**REQUIRED WORK**
Locate each line in the records containing "multiplication". Copy it.

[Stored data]
= = = = =

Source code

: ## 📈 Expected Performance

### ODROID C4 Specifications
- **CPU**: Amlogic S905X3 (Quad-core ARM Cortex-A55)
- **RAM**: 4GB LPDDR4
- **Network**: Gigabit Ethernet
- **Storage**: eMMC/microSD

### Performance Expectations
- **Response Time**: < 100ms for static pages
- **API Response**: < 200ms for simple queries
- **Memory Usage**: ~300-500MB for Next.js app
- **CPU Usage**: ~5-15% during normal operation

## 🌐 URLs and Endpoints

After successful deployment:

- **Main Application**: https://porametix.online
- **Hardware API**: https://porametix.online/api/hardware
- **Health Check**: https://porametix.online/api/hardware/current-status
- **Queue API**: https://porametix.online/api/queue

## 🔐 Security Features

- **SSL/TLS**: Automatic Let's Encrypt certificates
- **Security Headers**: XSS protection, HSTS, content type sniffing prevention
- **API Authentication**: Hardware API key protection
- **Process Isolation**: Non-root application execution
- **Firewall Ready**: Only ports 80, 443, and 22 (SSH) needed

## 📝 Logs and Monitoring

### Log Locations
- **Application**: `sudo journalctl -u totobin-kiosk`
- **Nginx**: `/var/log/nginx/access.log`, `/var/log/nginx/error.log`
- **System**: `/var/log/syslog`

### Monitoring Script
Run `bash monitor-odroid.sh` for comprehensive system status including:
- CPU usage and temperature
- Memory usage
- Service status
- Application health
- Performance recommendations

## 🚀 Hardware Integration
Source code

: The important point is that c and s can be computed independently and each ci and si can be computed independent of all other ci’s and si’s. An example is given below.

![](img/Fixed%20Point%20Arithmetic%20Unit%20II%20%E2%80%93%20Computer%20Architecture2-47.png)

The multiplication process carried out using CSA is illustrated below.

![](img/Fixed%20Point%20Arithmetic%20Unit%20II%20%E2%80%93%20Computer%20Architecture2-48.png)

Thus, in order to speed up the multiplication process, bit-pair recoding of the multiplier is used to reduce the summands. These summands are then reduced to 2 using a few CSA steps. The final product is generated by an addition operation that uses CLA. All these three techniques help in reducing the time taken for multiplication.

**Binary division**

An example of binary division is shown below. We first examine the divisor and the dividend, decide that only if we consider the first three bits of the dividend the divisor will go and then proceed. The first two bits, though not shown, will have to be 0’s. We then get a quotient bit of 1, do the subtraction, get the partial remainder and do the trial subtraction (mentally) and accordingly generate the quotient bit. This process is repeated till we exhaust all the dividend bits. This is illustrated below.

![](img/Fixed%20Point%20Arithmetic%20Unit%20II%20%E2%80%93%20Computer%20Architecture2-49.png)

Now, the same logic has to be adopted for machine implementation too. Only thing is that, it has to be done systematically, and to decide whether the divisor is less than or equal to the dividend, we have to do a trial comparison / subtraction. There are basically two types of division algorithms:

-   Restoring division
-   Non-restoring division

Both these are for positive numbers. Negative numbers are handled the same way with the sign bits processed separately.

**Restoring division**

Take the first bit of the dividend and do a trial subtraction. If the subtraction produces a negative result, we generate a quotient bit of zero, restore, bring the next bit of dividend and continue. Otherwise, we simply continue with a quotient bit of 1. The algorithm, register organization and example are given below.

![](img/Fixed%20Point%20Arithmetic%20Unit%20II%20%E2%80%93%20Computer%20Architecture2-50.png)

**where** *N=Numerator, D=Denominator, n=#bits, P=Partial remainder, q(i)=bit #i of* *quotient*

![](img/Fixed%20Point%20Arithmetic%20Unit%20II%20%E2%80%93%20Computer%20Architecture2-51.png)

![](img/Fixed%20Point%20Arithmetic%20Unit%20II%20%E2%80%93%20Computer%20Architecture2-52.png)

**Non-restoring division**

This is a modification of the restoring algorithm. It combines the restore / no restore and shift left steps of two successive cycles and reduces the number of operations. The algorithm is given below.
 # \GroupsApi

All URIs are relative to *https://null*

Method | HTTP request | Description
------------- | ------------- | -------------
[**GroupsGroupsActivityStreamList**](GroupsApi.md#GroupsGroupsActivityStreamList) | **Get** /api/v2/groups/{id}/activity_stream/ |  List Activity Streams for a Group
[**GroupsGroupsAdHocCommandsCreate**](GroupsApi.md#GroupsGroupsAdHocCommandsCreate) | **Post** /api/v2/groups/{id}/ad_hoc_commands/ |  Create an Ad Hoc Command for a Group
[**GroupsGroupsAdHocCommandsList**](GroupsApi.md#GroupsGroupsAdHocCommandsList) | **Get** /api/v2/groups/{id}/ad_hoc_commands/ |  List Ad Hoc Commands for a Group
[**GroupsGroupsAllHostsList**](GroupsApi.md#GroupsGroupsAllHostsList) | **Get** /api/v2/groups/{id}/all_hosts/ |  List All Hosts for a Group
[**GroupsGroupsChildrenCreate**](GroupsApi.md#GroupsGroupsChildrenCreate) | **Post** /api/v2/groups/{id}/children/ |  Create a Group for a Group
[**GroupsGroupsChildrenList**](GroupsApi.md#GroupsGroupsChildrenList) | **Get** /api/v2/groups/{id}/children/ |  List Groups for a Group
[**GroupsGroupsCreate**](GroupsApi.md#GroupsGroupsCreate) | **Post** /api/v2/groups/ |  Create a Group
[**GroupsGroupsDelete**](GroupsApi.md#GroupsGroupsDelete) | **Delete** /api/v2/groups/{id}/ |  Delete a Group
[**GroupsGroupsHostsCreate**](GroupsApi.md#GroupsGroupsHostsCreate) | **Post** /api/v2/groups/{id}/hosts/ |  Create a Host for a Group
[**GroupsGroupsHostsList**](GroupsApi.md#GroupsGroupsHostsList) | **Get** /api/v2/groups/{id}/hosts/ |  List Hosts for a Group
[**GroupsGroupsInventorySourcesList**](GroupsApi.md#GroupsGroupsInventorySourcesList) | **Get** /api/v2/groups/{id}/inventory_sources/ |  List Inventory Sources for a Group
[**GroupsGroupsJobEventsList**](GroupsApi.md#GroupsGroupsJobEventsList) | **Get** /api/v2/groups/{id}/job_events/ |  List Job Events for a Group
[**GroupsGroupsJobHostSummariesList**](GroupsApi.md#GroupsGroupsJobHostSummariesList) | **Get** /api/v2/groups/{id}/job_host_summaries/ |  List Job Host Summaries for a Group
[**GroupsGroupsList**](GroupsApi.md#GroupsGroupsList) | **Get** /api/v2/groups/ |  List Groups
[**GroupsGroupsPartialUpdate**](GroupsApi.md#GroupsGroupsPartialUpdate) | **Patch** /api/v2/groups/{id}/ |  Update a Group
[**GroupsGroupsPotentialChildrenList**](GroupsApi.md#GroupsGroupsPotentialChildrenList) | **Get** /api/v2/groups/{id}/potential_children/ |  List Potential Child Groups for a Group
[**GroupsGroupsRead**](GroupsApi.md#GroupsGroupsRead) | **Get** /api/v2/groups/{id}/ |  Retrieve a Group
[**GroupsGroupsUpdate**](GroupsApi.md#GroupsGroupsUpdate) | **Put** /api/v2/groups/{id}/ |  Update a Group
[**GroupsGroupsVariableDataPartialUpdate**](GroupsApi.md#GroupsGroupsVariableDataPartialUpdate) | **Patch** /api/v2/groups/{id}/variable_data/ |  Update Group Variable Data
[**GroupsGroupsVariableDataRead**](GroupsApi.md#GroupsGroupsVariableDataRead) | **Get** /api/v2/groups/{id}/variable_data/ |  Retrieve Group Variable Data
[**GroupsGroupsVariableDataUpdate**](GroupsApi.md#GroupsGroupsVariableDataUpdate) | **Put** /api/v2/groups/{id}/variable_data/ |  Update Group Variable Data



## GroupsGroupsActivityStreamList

= = = = =

**SOLUTION TO THIS PROBLEM**
The multiplication process carried out using CSA is illustrated below.
Thus, in order to speed up the multiplication process, bit-pair recoding of the multiplier is used to reduce the summands. These summands are then reduced to 2 using a few CSA steps. The final product is generated by an addition operation that uses CLA. All these three techniques help in reducing the time taken for multiplication.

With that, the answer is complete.